Construction is underway on a bridge in Cleveland. (Mark Duncan/AP)

Capitol Hill was in a celebratory mood Wednesday as Congress moved closer to passage of the first long-term highway bill in a decade, but the moment was tempered by awareness that its patchwork funding falls short of the mark.

“The level of funding falls short,” Rep. Sander M. Levin (D-Mich.) told a meeting of the House-Senate conference committee that is working on the bill. “In addition, several of the offsets offered are problematic.”

Congress has rejected the urging of the U.S. Chamber of Commerce, the American Automobile Association, labor unions and truckers that it raise the 18.4 cent federal gas tax to fund transportation.

“The funding approach laid out before us is no one’s first choice,” said Rep. Kevin Brady (R-Tex.), who replaced House Speaker Paul D. Ryan as chairman of the Ways and Means Committee. “We want to see a permanent solution to the Highway Trust Fund shortfall.”

The gas tax, last raised in 1993, has been eroded by inflation and more fuel efficient vehicles. But members of Congress who have taken a no-taxes pledge have resisted increasing it.

The bill passed by the House would use money from the Federal Reserve Bank surplus account that the Fed uses to cushion against potential losses. The Senate came up with 13 different sources, including selling 101 million barrels of oil from the federal Strategic Petroleum Reserve, reducing the amount of interest the Federal Reserve pays to banks, and redirecting fees paid by airline passengers into the Highway Trust Fund.

Sen. Orrin G. Hatch (R-Utah), chairman of the Senate Finance Committee, joined others in lamenting the failure to find a dedicated funding stream to augment the trust fund. Hatch said, however, that “There will be ample time to continue working on infrastructure funding and financing issues.

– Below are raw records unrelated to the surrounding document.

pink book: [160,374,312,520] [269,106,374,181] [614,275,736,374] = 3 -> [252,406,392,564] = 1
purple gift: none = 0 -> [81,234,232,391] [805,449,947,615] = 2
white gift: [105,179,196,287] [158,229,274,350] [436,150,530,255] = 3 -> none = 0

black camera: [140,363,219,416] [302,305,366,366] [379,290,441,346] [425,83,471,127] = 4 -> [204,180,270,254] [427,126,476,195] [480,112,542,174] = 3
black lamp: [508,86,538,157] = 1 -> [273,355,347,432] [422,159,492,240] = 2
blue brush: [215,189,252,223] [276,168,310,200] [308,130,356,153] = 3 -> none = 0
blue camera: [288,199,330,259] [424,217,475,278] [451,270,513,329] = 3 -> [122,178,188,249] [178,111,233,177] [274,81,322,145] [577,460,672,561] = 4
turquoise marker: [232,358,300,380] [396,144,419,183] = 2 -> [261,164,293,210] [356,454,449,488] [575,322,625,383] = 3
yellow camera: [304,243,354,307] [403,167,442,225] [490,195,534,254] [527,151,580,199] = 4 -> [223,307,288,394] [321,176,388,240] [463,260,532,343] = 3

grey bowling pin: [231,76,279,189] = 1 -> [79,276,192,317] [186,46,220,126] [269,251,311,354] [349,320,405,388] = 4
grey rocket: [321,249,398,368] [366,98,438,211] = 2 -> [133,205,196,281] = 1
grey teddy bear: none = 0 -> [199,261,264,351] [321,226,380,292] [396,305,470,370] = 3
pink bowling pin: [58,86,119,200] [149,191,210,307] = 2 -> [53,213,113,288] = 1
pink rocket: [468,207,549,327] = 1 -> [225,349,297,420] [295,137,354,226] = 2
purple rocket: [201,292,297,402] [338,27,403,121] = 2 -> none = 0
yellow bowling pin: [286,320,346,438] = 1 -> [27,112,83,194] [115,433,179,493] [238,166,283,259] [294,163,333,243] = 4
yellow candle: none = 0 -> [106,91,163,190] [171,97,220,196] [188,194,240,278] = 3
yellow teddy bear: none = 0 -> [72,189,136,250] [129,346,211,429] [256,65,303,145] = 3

Only now we won’t have to do that work staring into the abyss of [trust fund] insolvency.”

The House and Senate bills each would cover six years, but neither body could come up with the funding to pay for more than three years.

“It would take $400 billion over six years just to maintain the status quo,” said D.C. Del. Eleanor Holmes Norton (D).

The House bill provides $325 billion; the Senate bill has $342 billion.

“I am concerned over the funding levels,” said Rep. Peter A. DeFazio (D-Ore.).

Both Norton and DeFazio recommended that the bill be shortened by a year or two so that the same pot of money could be used to increase annual spending.

The argument that the federal government should increase spending beyond the current level of more than $50 billion a year is reoccurring as the country grapples with road and transit systems no longer sufficient to move Americans from place to place.

Transportation Secretary Anthony Foxx wrote Congress last week warning that “Funding levels in the House version [of the bill] set the nation on a course of worsening traffic and steadily deteriorating roadways.”

The conference committee appointed by House and Senate leaders is required to hold one public meeting, and Wednesday was that moment for senators and House members to expand on their thoughts. In the trenches, however, the work at finding compromise between bills passed by the two houses has been done by staff members, who worked through the weekend and will continue running on coffee and pizza as the struggle to get it done by the latest deadline, Dec. 5.

The march toward passage of a multi-year transportation bill has had a sad-sack quality to it, with multiple deadlines set and later missed, quick-fix extensions funded through questionable means and projects delayed while Congress stumbled.

It is state and local governments that say they suffer, for the federal government builds little, if anything, itself. The policy it sets and the money it allocates are for projects carried out by state highway and transit authorities. While generally subservient to the impotency of Congress, people in state capitols complain bitterly that uncertainty on Capitol Hill has hindered their desire to plan projects that take several years to complete.

“This bill will at least stop the roller coaster of short-term extensions,” said Sen. Ron Wyden (D-Ore.).

Faced with questions over whether the federal dollars will be there to finish the job, almost two dozen states have raised their state gas tax to bolster their own ability to pay for road and transit projects.

This fits nicely into the vision of the devolutionists, a small but passionate group within Congress who believe that states should be able to set transportation policy and plan spending unfettered by regulation by a central government.

House Transportation Committee Chairman Bill Shuster (R-Pa.) said Wednesday that the conference committee planned to have a bill finalized by Nov. 30 so it can get final approval from both houses before the deadline.

Shuster said as soon as the bill clears the president’s desk, Congress should tackle the financing issue so it no longer has to look for money “behind the couch and under the cushions.”